= Operation Dunhammer =

Internal investigation by the Danish Defence Intelligence Service

Operation Dunhammer (Danish for Operation Typha) was an internal investigation (Note: The Associated Press first erroneously reported 'Operation Dunhammer' as the name of the espionage operation rather than the investigation.) conducted by the Danish Defence Intelligence Service (Forsvarets Efterretningstjeneste, FE) which concluded the agency cooperated with the American National Security Agency to wiretap senior politicians, government officials, and government entities of certain European Union countries from 2012 to 2014.

== Report ==
Due to concerns following Edward Snowden's leaking of the NSA's global surveillance operations, the Danish Defence Intelligence Service began the investigation the following year. The investigation ended in 2015, concluding that the NSA collaborated with the FE to eavesdrop on prominent politicians from 2012 to 2014, among them German chancellor Angela Merkel, leader of the opposition Peer Steinbrück, and foreign minister Frank-Walter Steinmeier. This was done through the use of the NSA's XKeyscore computer system, which probed data travelling through underwater internet cables in intercept stations such as Sandagergård, similar to the ECHELON program.

§ **Work task**: Continue the text on Operation Dunhammer from where it stops, carrying on after its last sentence.

§ **Extracted material**:
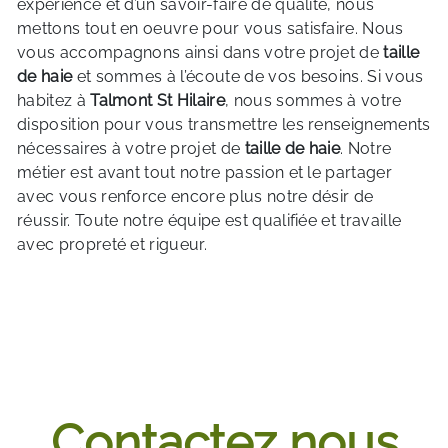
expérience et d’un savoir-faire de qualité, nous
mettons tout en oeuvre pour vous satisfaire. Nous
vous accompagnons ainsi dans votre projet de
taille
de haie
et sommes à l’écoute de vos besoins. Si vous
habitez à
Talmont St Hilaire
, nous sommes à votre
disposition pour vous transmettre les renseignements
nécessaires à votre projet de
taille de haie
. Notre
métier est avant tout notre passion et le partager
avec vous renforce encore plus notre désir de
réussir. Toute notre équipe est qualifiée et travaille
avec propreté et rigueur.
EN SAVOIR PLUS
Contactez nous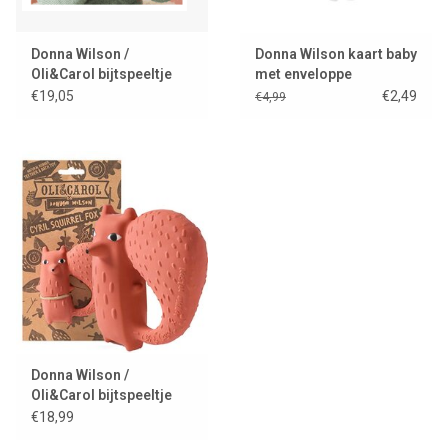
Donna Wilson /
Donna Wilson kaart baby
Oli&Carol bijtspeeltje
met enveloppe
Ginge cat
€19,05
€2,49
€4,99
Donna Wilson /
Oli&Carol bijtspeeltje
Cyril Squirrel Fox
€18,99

* * *

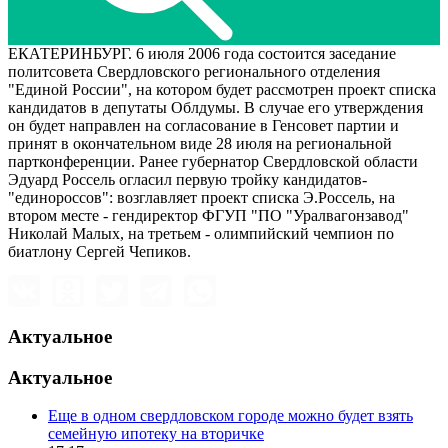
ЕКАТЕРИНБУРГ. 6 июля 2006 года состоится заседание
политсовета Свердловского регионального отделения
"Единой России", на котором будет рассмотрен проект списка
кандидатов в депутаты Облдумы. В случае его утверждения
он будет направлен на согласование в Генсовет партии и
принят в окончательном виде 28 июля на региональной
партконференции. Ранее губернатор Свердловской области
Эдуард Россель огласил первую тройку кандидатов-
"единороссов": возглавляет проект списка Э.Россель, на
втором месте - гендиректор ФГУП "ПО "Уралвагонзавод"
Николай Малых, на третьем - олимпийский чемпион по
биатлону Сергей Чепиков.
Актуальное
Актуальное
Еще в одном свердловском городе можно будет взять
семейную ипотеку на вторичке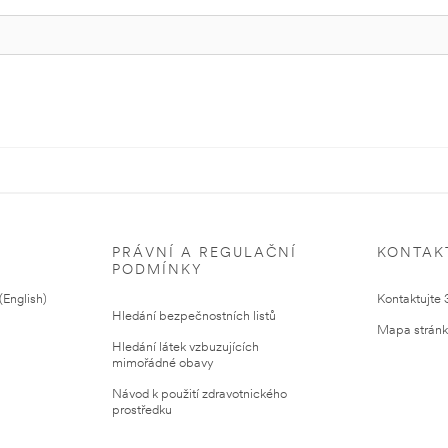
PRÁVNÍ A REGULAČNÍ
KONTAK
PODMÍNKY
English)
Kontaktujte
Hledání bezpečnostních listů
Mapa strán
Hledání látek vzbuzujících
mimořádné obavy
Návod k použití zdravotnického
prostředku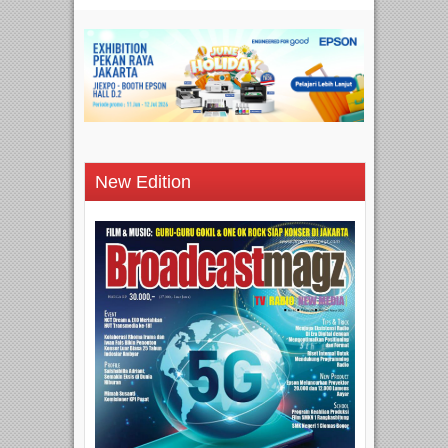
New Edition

§ **Task result**:
Information about the report was released publicly by a consortium involving DR, Sveriges Television, NRK, Norddeutscher Rundfunk, Westdeutscher Rundfunk, Süddeutsche Zeitung, and Le Monde on 30 May 2021, following an investigation by the aforementioned organisations.

== Aftermath ==
Dunhammer's findings were privately released in 2015, but led to no immediate repercussions among the FE, with collaborations between the FE and NSA continuing as normal. In August 2020, Trine Bramsen who was recently appointed Danish minister of defence in June of the previous year was told of the operation, following which agency head Lars Findsen and three other officials were suspended.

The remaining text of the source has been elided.